Sarah FulfordThe U.S. presidential race has been depressing to watch. The portrait of America that has emerged from the conventions and the debates and the attack ads is grim: a country plagued by vast unemployment and a shrinking middle class, where many average citizens can’t pay the bills. For the first time in generations, Americans anticipate their kids will never make as much money as they do. Even the flow of illegal immigrants to the U.S. is slowing; since the economy crashed in 2008, the number of Mexicans sneaking across the border has declined.

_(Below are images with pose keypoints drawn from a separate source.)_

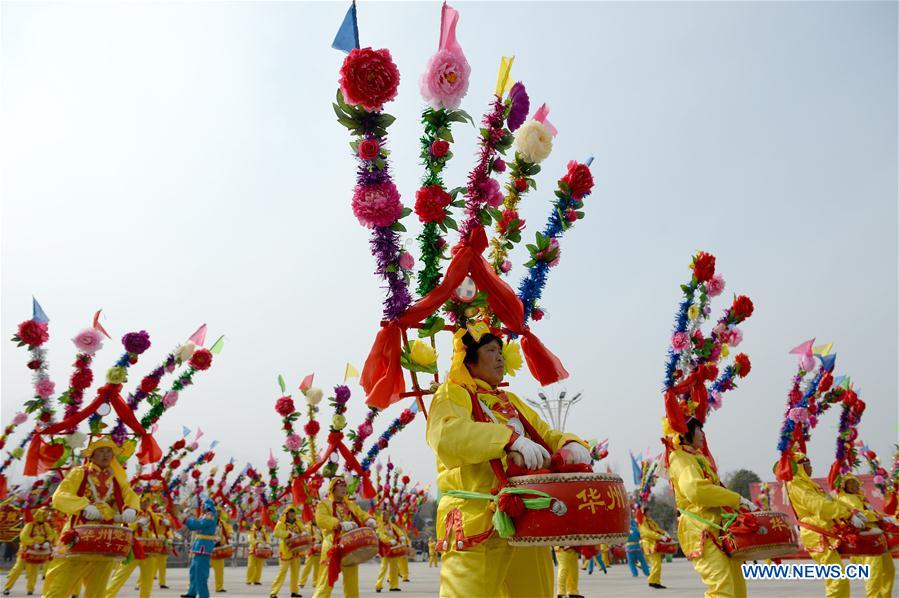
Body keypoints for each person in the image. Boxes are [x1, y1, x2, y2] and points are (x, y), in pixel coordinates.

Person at [425, 328, 592, 598]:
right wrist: (509, 439)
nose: (500, 357)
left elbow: (544, 434)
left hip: (526, 516)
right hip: (476, 520)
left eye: (501, 351)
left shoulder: (510, 401)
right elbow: (447, 435)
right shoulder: (452, 394)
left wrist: (570, 444)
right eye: (491, 350)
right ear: (468, 359)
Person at [43, 437, 141, 598]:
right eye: (101, 451)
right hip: (79, 536)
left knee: (98, 590)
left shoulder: (117, 478)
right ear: (92, 455)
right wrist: (83, 506)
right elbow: (60, 496)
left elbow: (129, 495)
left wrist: (131, 509)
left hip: (107, 538)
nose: (105, 455)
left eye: (109, 451)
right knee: (60, 587)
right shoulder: (80, 473)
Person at [667, 418, 754, 598]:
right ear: (686, 431)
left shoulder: (697, 457)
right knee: (721, 587)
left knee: (737, 586)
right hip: (701, 530)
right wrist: (736, 499)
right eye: (698, 429)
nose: (702, 434)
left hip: (719, 527)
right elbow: (696, 491)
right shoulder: (680, 458)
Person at [312, 477, 378, 598]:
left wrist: (369, 519)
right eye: (341, 486)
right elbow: (321, 519)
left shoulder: (350, 504)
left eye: (345, 486)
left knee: (352, 583)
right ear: (333, 489)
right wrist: (339, 524)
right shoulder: (324, 504)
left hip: (351, 544)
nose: (344, 488)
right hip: (332, 545)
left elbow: (361, 514)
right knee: (326, 581)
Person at [835, 474, 895, 598]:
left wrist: (884, 517)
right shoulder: (845, 498)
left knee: (889, 570)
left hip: (877, 537)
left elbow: (871, 512)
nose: (854, 485)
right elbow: (860, 514)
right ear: (844, 486)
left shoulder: (861, 497)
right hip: (865, 538)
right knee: (874, 573)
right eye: (850, 483)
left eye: (855, 482)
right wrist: (879, 517)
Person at [104, 494, 162, 598]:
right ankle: (108, 596)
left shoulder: (151, 515)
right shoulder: (131, 513)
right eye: (143, 501)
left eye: (148, 501)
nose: (145, 503)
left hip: (148, 550)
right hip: (133, 549)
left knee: (147, 582)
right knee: (120, 577)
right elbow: (124, 527)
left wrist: (165, 521)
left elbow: (160, 527)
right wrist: (136, 524)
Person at [3, 508, 55, 596]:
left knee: (33, 572)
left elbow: (51, 534)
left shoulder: (45, 525)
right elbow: (23, 536)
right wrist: (33, 543)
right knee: (17, 569)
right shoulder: (30, 525)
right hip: (26, 551)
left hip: (38, 551)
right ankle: (7, 587)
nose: (45, 517)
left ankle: (30, 590)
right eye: (43, 515)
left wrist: (47, 541)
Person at [182, 498, 219, 598]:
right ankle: (192, 592)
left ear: (207, 506)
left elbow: (198, 525)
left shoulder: (210, 515)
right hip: (199, 545)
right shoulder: (204, 515)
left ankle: (204, 595)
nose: (201, 506)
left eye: (202, 504)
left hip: (204, 546)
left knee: (201, 573)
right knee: (194, 571)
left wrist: (186, 520)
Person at [269, 505, 304, 598]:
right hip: (286, 551)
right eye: (290, 512)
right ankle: (273, 592)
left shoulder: (298, 522)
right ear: (286, 513)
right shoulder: (281, 522)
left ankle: (294, 592)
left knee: (295, 573)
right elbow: (276, 533)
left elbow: (304, 530)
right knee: (282, 572)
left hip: (296, 551)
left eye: (293, 512)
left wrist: (303, 534)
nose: (292, 514)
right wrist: (288, 534)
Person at [637, 509, 670, 590]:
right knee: (656, 564)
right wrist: (660, 536)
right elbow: (647, 533)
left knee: (657, 564)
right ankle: (652, 581)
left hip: (655, 544)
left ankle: (656, 582)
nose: (649, 512)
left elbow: (657, 529)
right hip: (649, 545)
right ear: (644, 512)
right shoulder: (643, 522)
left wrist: (664, 533)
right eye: (647, 511)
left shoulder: (651, 521)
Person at [374, 511, 402, 593]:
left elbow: (398, 531)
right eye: (384, 515)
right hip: (385, 549)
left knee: (394, 568)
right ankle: (378, 585)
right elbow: (380, 535)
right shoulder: (379, 526)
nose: (386, 517)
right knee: (384, 567)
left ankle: (394, 586)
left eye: (387, 515)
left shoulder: (391, 525)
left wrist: (402, 536)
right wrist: (389, 540)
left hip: (393, 548)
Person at [209, 509, 234, 593]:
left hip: (219, 548)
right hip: (207, 548)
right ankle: (193, 586)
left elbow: (229, 529)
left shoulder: (222, 523)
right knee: (201, 570)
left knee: (219, 570)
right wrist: (212, 538)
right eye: (216, 512)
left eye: (219, 512)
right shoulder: (207, 521)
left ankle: (219, 587)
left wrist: (230, 534)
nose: (218, 514)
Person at [298, 520, 322, 592]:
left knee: (317, 567)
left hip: (319, 547)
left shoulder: (321, 525)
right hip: (311, 548)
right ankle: (302, 582)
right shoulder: (308, 526)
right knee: (307, 566)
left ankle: (315, 582)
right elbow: (307, 536)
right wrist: (314, 539)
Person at [245, 517, 270, 586]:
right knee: (251, 565)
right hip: (253, 550)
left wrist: (268, 543)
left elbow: (267, 537)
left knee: (259, 566)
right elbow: (250, 538)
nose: (258, 523)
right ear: (254, 522)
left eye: (259, 521)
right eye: (257, 521)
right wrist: (256, 543)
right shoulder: (251, 529)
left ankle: (256, 580)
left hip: (262, 549)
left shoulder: (263, 530)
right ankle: (249, 580)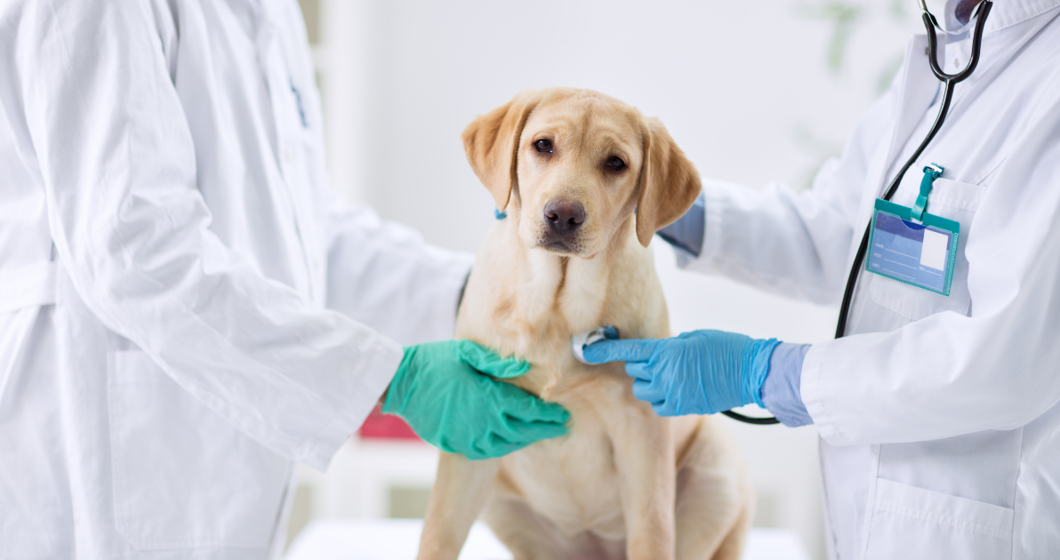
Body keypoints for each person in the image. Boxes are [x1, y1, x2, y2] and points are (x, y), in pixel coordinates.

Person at [0, 1, 567, 558]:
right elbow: (136, 253)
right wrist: (394, 380)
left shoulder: (268, 12)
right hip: (101, 464)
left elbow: (306, 234)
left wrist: (485, 294)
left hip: (215, 474)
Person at [584, 1, 1060, 558]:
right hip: (868, 519)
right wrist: (669, 204)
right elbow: (845, 234)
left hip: (973, 531)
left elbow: (1002, 364)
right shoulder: (949, 54)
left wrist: (767, 372)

Both presidential candidates think they know how to fix the country. Obama believes in sharing the wealth, and Romney believes in the power of the free market. The only thing they agree on is that the American dream is in tatters.

Or maybe it just got displaced. Maybe it moved to Canada. We have our share of economic challenges, as anyone in ­Stephen Harper’s office could tell you. But compared with many troubled spots on the globe, Canada is paradise. Our middle class is relatively stable, and people from all over the world are desperate to move here. This country, of course, has always attracted immigrants in search of a better life. But Canada wasn’t necessarily a first-choice destination. Now, as Europe experiences extreme economic volatility and the U.S. becomes a place where people are working three minimum-wage jobs to make ends meet, Canada’s status abroad has greatly improved.